- [WHAT TO DO]: Let the answer be the lines from the one with "La compañía sí" to the end of the entries, copied exactly with both boundary lines kept.

(DATASET CONTENT Opens)

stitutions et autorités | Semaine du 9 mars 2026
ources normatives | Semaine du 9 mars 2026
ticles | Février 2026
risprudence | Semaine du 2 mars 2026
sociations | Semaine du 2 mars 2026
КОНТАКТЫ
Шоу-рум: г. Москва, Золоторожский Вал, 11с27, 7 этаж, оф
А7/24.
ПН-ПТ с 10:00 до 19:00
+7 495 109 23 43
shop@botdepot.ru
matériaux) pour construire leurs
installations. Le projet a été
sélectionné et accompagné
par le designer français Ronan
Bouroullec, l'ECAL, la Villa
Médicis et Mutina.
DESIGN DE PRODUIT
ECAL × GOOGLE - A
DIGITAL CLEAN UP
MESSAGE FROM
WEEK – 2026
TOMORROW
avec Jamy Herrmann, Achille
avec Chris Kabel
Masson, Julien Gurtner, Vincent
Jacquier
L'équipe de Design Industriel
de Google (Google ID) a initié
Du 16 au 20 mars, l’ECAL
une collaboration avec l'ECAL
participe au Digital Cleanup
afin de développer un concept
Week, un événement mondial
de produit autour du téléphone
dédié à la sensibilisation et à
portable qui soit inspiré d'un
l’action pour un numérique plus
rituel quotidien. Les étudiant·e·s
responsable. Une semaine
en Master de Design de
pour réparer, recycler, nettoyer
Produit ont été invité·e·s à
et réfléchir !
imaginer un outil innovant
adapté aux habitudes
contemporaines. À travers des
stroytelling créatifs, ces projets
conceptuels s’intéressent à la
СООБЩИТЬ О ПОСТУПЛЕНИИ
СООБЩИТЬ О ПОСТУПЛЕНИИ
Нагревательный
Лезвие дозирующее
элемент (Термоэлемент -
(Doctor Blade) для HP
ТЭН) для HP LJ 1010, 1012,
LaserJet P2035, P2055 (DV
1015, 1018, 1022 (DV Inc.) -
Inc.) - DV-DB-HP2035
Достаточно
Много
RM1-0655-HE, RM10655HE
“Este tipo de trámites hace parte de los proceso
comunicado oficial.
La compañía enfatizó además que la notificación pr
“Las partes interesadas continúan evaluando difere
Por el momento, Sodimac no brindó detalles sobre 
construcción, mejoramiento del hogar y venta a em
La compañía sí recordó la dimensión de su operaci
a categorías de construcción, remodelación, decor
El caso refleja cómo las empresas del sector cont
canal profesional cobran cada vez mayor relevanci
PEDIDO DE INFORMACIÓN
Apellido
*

(DATASET CONTENT Closes)

- [THE ANSWER]:
La compañía sí recordó la dimensión de su operaci
a categorías de construcción, remodelación, decor
El caso refleja cómo las empresas del sector cont
canal profesional cobran cada vez mayor relevanci
PEDIDO DE INFORMACIÓN
Apellido
*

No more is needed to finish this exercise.